Inner Fasting, Inner Feasting
Zechariah 7:5-6 - A Neville Goddard interpretation
Read Zechariah 7 in context
Scripture Focus
Biblical Context
These verses challenge the motive behind fasting and feasting, asking whether these acts were directed to God or merely for personal appetite. They reveal that outward ritual without inner devotion is empty, urging true worship from inner alignment.
Neville's Inner Vision
Imagine Zechariah's question as a distant mirror turned inward. Fasting, in truth, is not a punishment of the body but a clearing of attention, a turning of desire toward the I AM that you really are.
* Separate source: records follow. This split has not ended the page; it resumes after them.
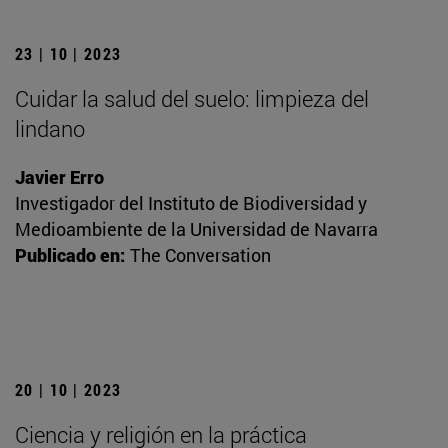
23 | 10 | 2023
Cuidar la salud del suelo: limpieza del
lindano
Javier Erro
Investigador del Instituto de Biodiversidad y
Medioambiente de la Universidad de Navarra
Publicado en:
The Conversation
20 | 10 | 2023
Ciencia y religión en la práctica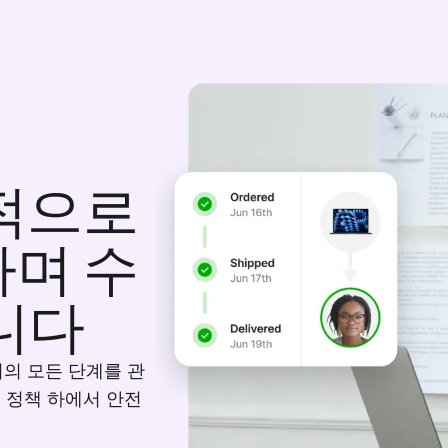
적으로
며 수
니다
기의 모든 단계를 관
T 정책 하에서 안전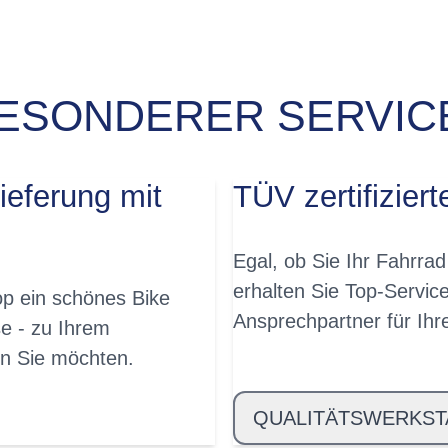
ESONDERER SERVICE
JA, SOFORT!
ieferung mit
TÜV zertifiziert
Egal, ob Sie Ihr Fahrrad
erhalten Sie Top-Servic
p ein schönes Bike
Ansprechpartner für Ih
e - zu Ihrem
n Sie möchten.
QUALITÄTSWERKST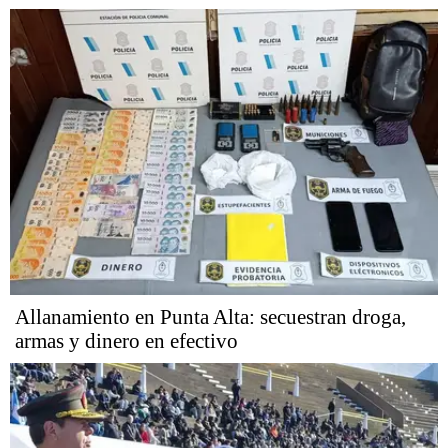
Allanamiento en Punta Alta: secuestran droga,
armas y dinero en efectivo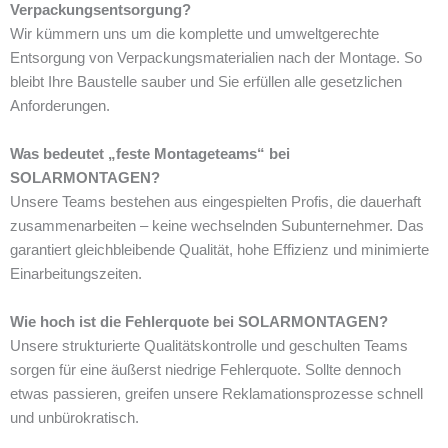
Verpackungsentsorgung?
Wir kümmern uns um die komplette und umweltgerechte
Entsorgung von Verpackungsmaterialien nach der Montage. So
bleibt Ihre Baustelle sauber und Sie erfüllen alle gesetzlichen
Anforderungen.
Was bedeutet „feste Montageteams“ bei
SOLARMONTAGEN?
Unsere Teams bestehen aus eingespielten Profis, die dauerhaft
zusammenarbeiten – keine wechselnden Subunternehmer. Das
garantiert gleichbleibende Qualität, hohe Effizienz und minimierte
Einarbeitungszeiten.
Wie hoch ist die Fehlerquote bei SOLARMONTAGEN?
Unsere strukturierte Qualitätskontrolle und geschulten Teams
sorgen für eine äußerst niedrige Fehlerquote. Sollte dennoch
etwas passieren, greifen unsere Reklamationsprozesse schnell
und unbürokratisch.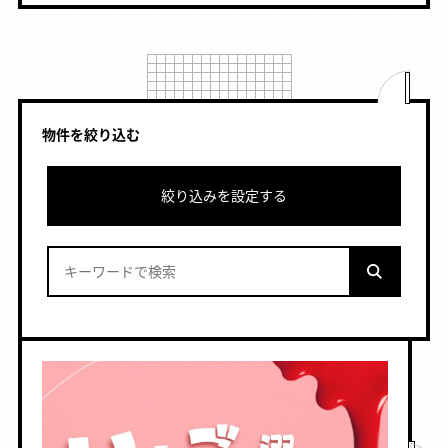
物件を絞り込む
絞り込みを設定する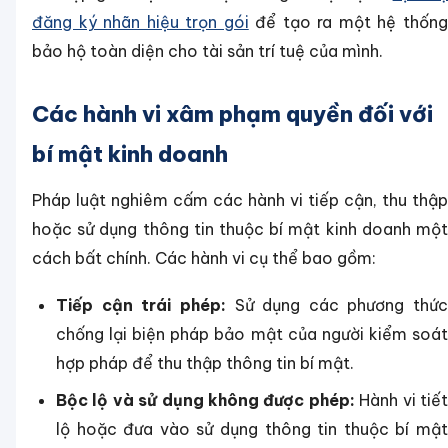
đăng ký nhãn hiệu trọn gói
để tạo ra một hệ thốn
bảo hộ toàn diện cho tài sản trí tuệ của mình.
Các hành vi xâm phạm quyền đối với
bí mật kinh doanh
Pháp luật nghiêm cấm các hành vi tiếp cận, thu thập
hoặc sử dụng thông tin thuộc bí mật kinh doanh một
cách bất chính. Các hành vi cụ thể bao gồm:
Tiếp cận trái phép:
Sử dụng các phương thức
chống lại biện pháp bảo mật của người kiểm soát
hợp pháp để thu thập thông tin bí mật.
Bộc lộ và sử dụng không được phép:
Hành vi tiế
lộ hoặc đưa vào sử dụng thông tin thuộc bí mật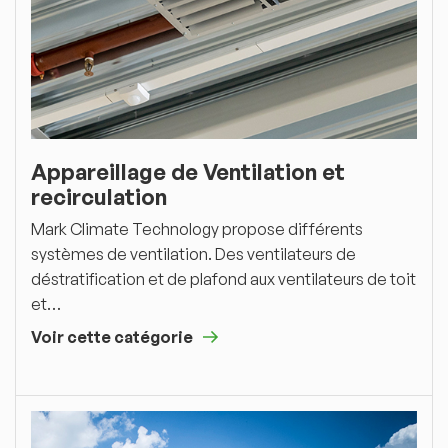
Appareillage de Ventilation et
recirculation
Mark Climate Technology propose différents
systèmes de ventilation. Des ventilateurs de
déstratification et de plafond aux ventilateurs de toit
et…
Voir cette catégorie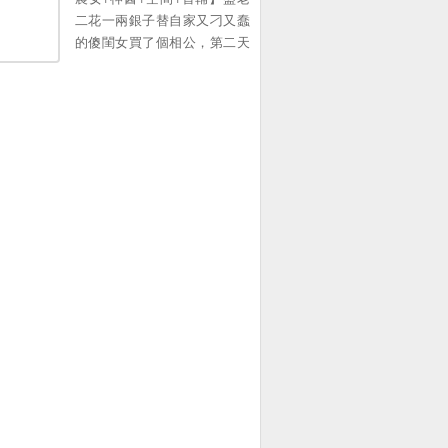
彆的男人侮辱過的殘缺品。
二花一兩銀子替自家又刁又蠢
“陸景墨，你死了這條心，有我
的傻閨女買了個相公，第二天
在，那女人永遠都彆想進陸
人便去了。 盛兮麵對的就是這
家！” 她的拒不配合，換來的
麼個爛攤子——家徒四壁的破
是家族破產，父親慘死。 終
房子，病懨懨的便宜相公，空
於，她心灰意冷。 他的身邊，
空的米缸，還有被賣掉不知所
徹底失去了她的痕跡。 陸景墨
蹤的弟弟。 不論…。
與白月光大婚當天，手下卻突
然告訴他，“陸總，太太纔是那
晚的白月光！”。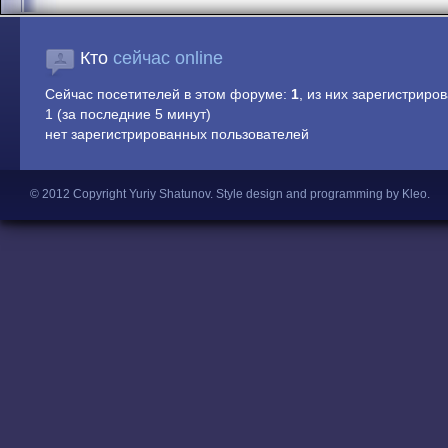
Кто
сейчас online
Сейчас посетителей в этом форуме:
1
, из них зарегистриров
1 (за последние 5 минут)
нет зарегистрированных пользователей
© 2012 Copyright Yuriy Shatunov.
Style design and programming by Kleo
.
When you fast merely to prove something to others, you are still living as a self who eats for self; the practice remains outside and inert. But when you answer the question with inner certainty, you replace the old motive with a single allegiance: I AM awareness. The act of fasting becomes a shift of consciousness, a deliberate revision of your state so that hunger points not to cravings but to the realization that you are sustained by the eternal you. Eating and drinking then cease to be acts of self-satisfaction and become moments of gratitude for the abundance of truth within you. If you consistently assume you are one with the I AM, your outer rituals dissolve into expressions of inner reality. Zechariah’s word becomes a doorway to live worship, here and now, by the power of imagination rightly directed.
Practice This Now
Impose a 5-minute practice tonight: sit quietly, breathe into the I AM, and affirm, 'I fast unto the I AM' until that consciousness feels real; then carry that feeling into your next meal.